Hij herpakte zich en deed opnieuw een uitval. Deze keer had hij haar been. Ze viel op de hoogpolige vloerbedekking. Trapte in het wilde weg met haar andere been, maar vond niks. Hij won terrein. Hij pakte nu beide benen, klom op haar rug. Hij was zo zwaar dat ze bijna geen lucht kreeg. Ze voelde iets hards tegen haar nek. Hard en koud. Ze wist wat het was.
‘En nu?’ hijgde hij. Razernij, woede, pure waanzin – ze hoorde alles in zijn stem. Hij drukte harder, ze kon haar vlees voelen scheuren. Een opvlammende pijn, warm vocht in haar nek. Ze zag het beeld voor zich. Het mes in haar nek, helemaal door. Haar hoofd bijna gescheiden van haar romp. Niet Marco, maar zij werd het meesterwerk.
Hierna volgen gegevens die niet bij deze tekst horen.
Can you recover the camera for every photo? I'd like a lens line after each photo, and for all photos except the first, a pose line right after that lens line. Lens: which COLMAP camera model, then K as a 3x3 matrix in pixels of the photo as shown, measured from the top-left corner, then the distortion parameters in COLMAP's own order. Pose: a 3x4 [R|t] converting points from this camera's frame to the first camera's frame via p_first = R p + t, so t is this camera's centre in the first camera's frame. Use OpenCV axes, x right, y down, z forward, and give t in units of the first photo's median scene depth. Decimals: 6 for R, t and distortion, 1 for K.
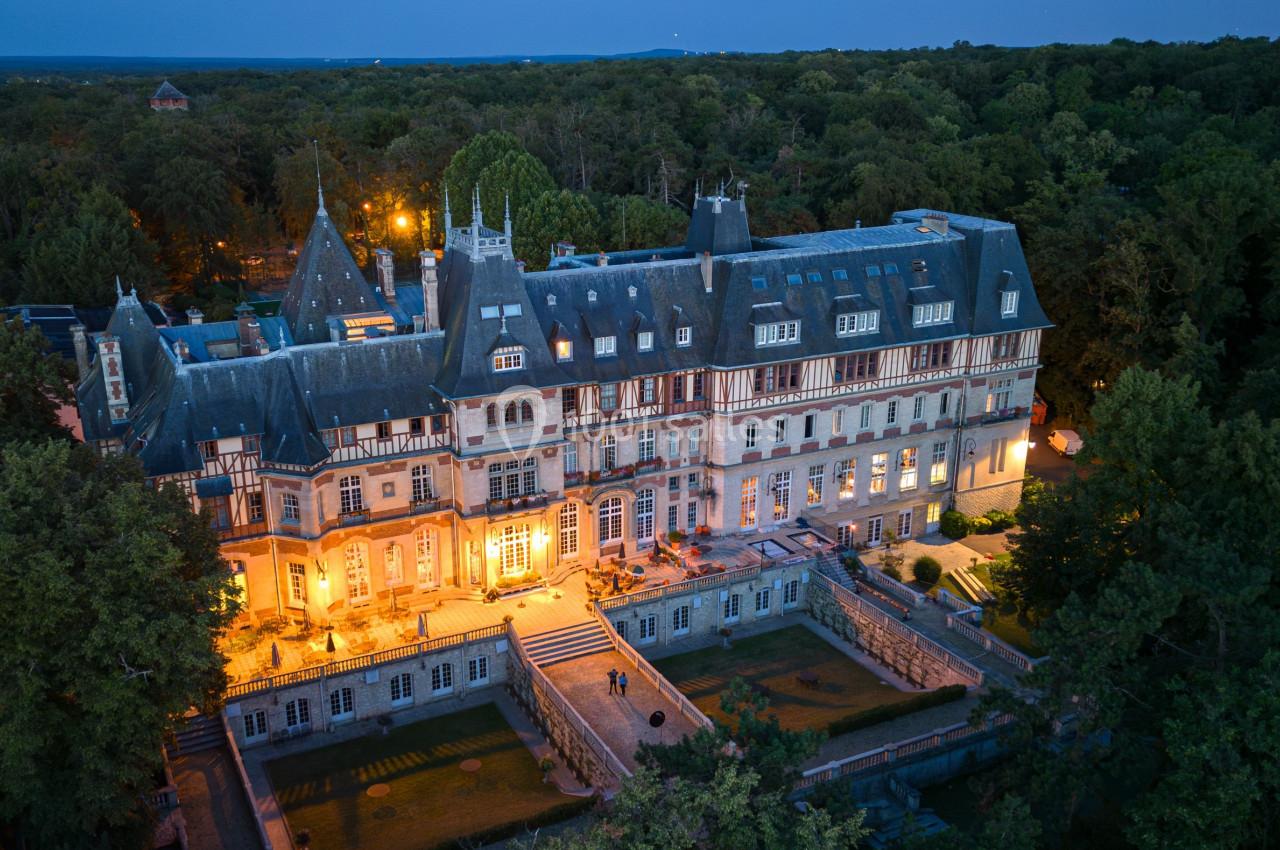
lens RADIAL K [[1351.5, 0, 640.0], [0, 1351.5, 425.0], [0, 0, 1]] dist [0.197140, -0.025604]
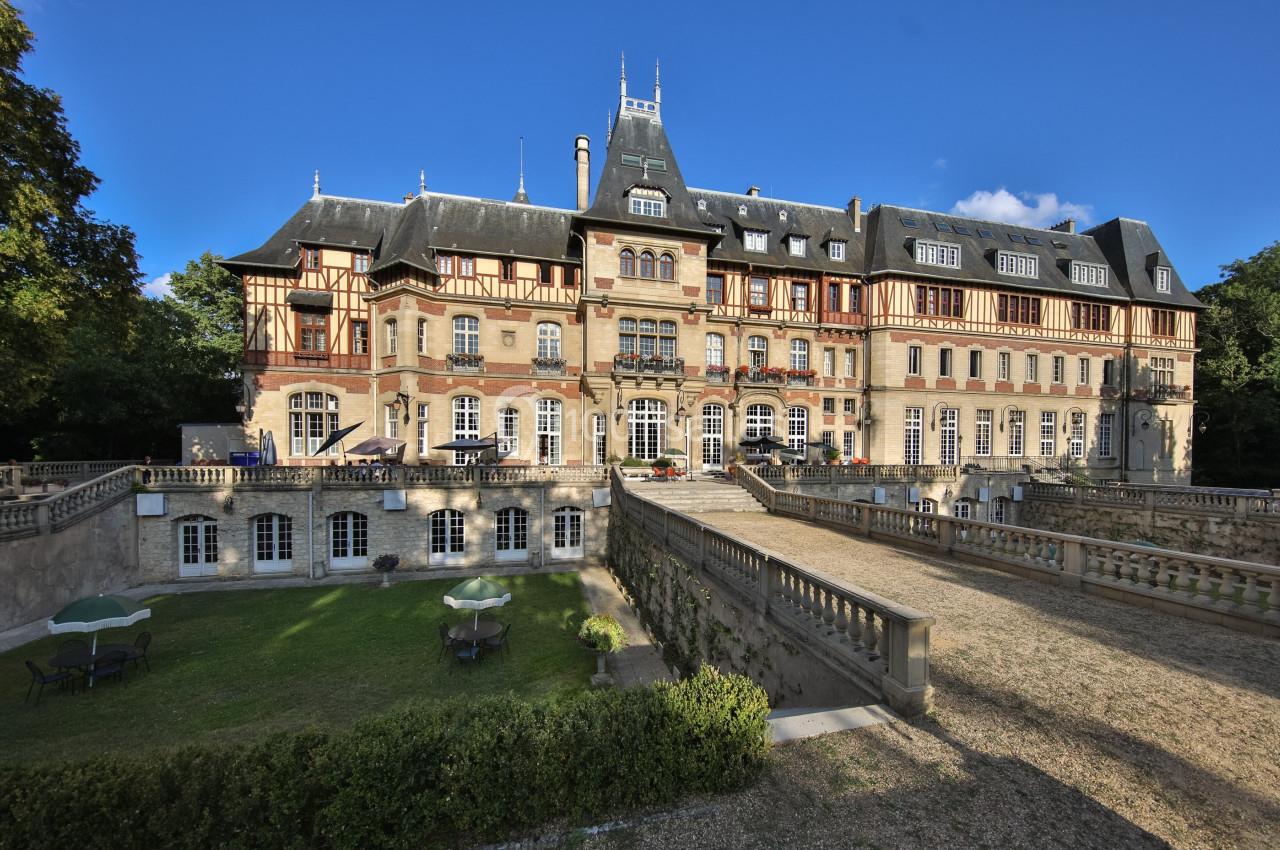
lens RADIAL K [[523.2, 0, 640.0], [0, 523.2, 425.0], [0, 0, 1]] dist [0.009779, -0.000377]
pose [[0.973363, 0.004194, -0.229231, -0.020671], [-0.078288, 0.945816, -0.315125, 0.201090], [0.215488, 0.324677, 0.920950, 0.714585]]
Nirwana. Het einde van de begeerte, het einde van het plezier.
Ze herpakte zich. Dat nooit. Met alles wat ze in zich had verzette ze zich. Hij gaf een beetje mee, verrast door haar kracht. Even was hij uit balans. Ze hijgde en probeerde het opnieuw. Deze keer won ze geen millimeter.
Ze voelde alles in haar samenkomen om nog één keer verzet te bieden. Dit ging niet gebeuren. Niet nog een keer. Ze zou alles geven.
Ze stootte naar achter en voelde haar elleboog iets stevigs raken. Ze was sterk, er zat kracht achter haar stoot. Ze hoorde hem even naar lucht happen. Dat was alles wat ze nodig had. Ze had geleerd weg te komen uit de meest benarde situaties. In een flits herinnerde ze zich die lessen. Ze was de beste van de klas geweest. Niet de grootste, wel de slimste, zo had haar docent haar omschreven. Ze kronkelde, wurmde zich los. Alexander viel naar haar uit, maar ze was al te ver. Opnieuw een stoot, deze keer raakte ze zijn gezicht. Hij kreunde en greep ernaar. Zijn oog, zag ze. Ze probeerde te gaan staan, maar hij herstelde zich sneller dan ze had verwacht. Dan maar zittend. Ze maakte vuisten en raakte hem opnieuw. Een vlammende pijn schoot door haar handen, maar ze negeerde die. Uiteindelijk deed ze wat ze eerder had moeten doen. Ze reikte naar de lamp naast het bed. De massieve poot was wat ze nodig had. Ze trok eraan, de kap vloog er af, het snoer schoot los. Alexander gooide zijn gewicht in de strijd en overmeesterde haar, maar deze keer liet ze het niet gebeuren. Ze wist niet zeker of het verbeelding was dat ze iets hoorde kraken, toen ze hem vol met de lamp op zijn schedel raakte.
Met een katachtige beweging sprong ze op. Hij lag op de grond, voorover. Kreunde opnieuw. Hij zou wel sterretjes zien. Er droop spuug uit zijn mondhoek. Ze greep zijn armen en draaide die achter hem op zijn rug. Onder haar rok tastte ze naar de handboeien. Met twee klikjes had ze hem vast. Hij rukte, maar het ijzer gaf geen millimeter mee. Het roze bontrandje gaf het een potsierlijke aanblik. Als het geen serieuze zaak was geweest, had ze erom moeten lachen.
De deur vloog open. Ze zag drie agenten, in uniform, met geheven wapen.
Ze stond op en liep rustig op hen af. Even zag ze verwarring op hun gezichten. ‘Hij ligt daar. Waar blijft de ambulance?’
Op dat moment verschenen er twee mannen in groen-gele ambulancekleding. De agenten ontfermden zich over Alexander, het tweetal knielde bij Marco neer. Sanne liep de gang op en bleef even staan om diep adem te halen. Ze hoorde druk gepraat op de portofoon. Er kwam iemand op haar af. Hij bleef voor haar staan.